No biomarker has, therefore, established itself sufficiently to be of great help to clinicians in everyday clinical practice. As each biomarker has limited sensitivity and specificity, it may be interesting to combine several biomarkers [40, 41]; however, this hypothesis requires further study. A clinical study showed that the combination of aPTT waveform with PCT increased the specificity of the aPTT waveform in the diagnosis of sepsis [35]. Studies using panels of sepsis biomarkers have also provided encouraging results [4244]. The cost-effectiveness of all these methods must also be evaluated.

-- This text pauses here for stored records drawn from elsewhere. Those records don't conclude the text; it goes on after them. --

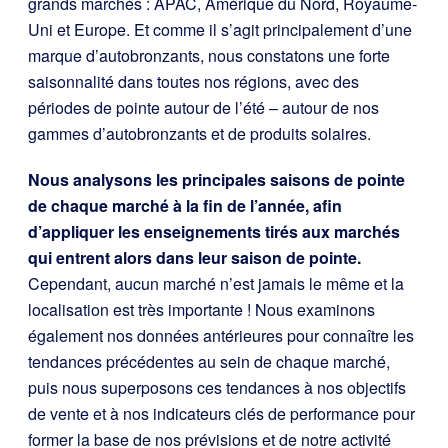
grands marchés : APAC, Amérique du Nord, Royaume-
Uni et Europe. Et comme il s’agit principalement d’une
marque d’autobronzants, nous constatons une forte
saisonnalité dans toutes nos régions, avec des
périodes de pointe autour de l’été – autour de nos
gammes d’autobronzants et de produits solaires.
Nous analysons les principales saisons de pointe
de chaque marché à la fin de l’année, afin
d’appliquer les enseignements tirés aux marchés
qui entrent alors dans leur saison de pointe.
Cependant, aucun marché n’est jamais le même et la
localisation est très importante ! Nous examinons
également nos données antérieures pour connaître les
tendances précédentes au sein de chaque marché,
puis nous superposons ces tendances à nos objectifs
de vente et à nos indicateurs clés de performance pour
former la base de nos prévisions et de notre activité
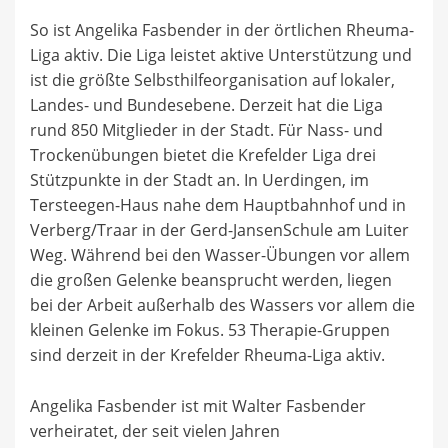
So ist Angelika Fasbender in der örtlichen Rheuma-
Liga aktiv. Die Liga leistet aktive Unterstützung und
ist die größte Selbsthilfeorganisation auf lokaler,
Landes- und Bundesebene. Derzeit hat die Liga
rund 850 Mitglieder in der Stadt. Für Nass- und
Trockenübungen bietet die Krefelder Liga drei
Stützpunkte in der Stadt an. In Uerdingen, im
Tersteegen-Haus nahe dem Hauptbahnhof und in
Verberg/Traar in der Gerd-JansenSchule am Luiter
Weg. Während bei den Wasser-Übungen vor allem
die großen Gelenke beansprucht werden, liegen
bei der Arbeit außerhalb des Wassers vor allem die
kleinen Gelenke im Fokus. 53 Therapie-Gruppen
sind derzeit in der Krefelder Rheuma-Liga aktiv.
Angelika Fasbender ist mit Walter Fasbender
verheiratet, der seit vielen Jahren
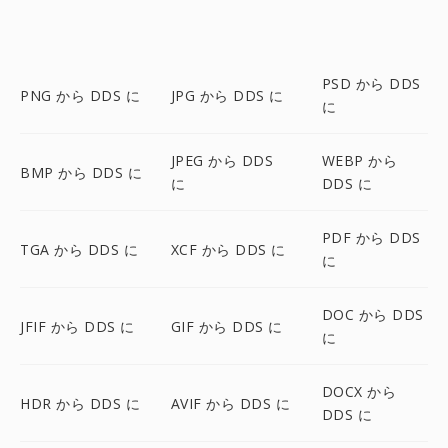
PSD から DDS
PNG から DDS に
JPG から DDS に
に
JPEG から DDS
WEBP から
BMP から DDS に
に
DDS に
PDF から DDS
TGA から DDS に
XCF から DDS に
に
DOC から DDS
JFIF から DDS に
GIF から DDS に
に
DOCX から
HDR から DDS に
AVIF から DDS に
DDS に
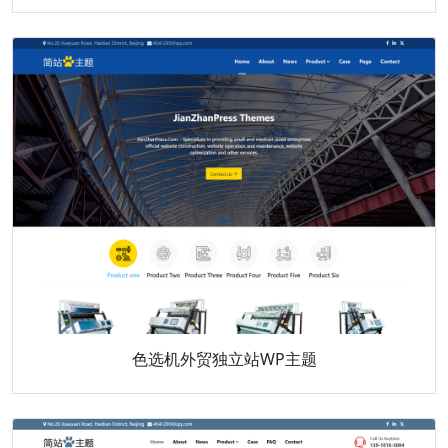
色选机外贸独立站WP主题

In this study, we tried to categorize the sepsis biomarkers according to their pathophysiological role in sepsis. A useful sepsis marker must not only help to identify or rule out sepsis, but it should also be able to be used to guide therapy. It has been shown that using PCT levels to guide therapy reduces antibiotic use and may be associated with improved outcomes [45, 46]. The use of novel therapies that modify the pathophysiological process of sepsis may also be guided by biomarkers [47, 48]. A study is underway to evaluate the value of protein C levels to guide the administration of activated protein C (clinicaltrials.gov identifier NCT00386425). In the future, sepsis biomarkers may help us administer these therapies to the right patient at the right time.

Conclusions

Our literature review indicates that there are many biomarkers that can be used in sepsis, but none has sufficient specificity or sensitivity to be routinely employed in clinical practice. PCT and CRP have been most widely used, but even these have limited abilities to distinguish sepsis from other inflammatory conditions or to predict outcome. In view of the complexity of the sepsis response, it is unlikely that a single ideal biomarker will ever be found. A combination of several sepsis biomarkers may be more effective, but this requires further evaluation.

Key messages

• More than 170 different biomarkers have been assessed for potential use in sepsis, more for prognosis than for diagnosis.

• None has sufficient specificity or sensitivity to be routinely employed in clinical practice.

• Combinations of several biomarkers may be more effective than single biomarkers, but this requires further evaluation.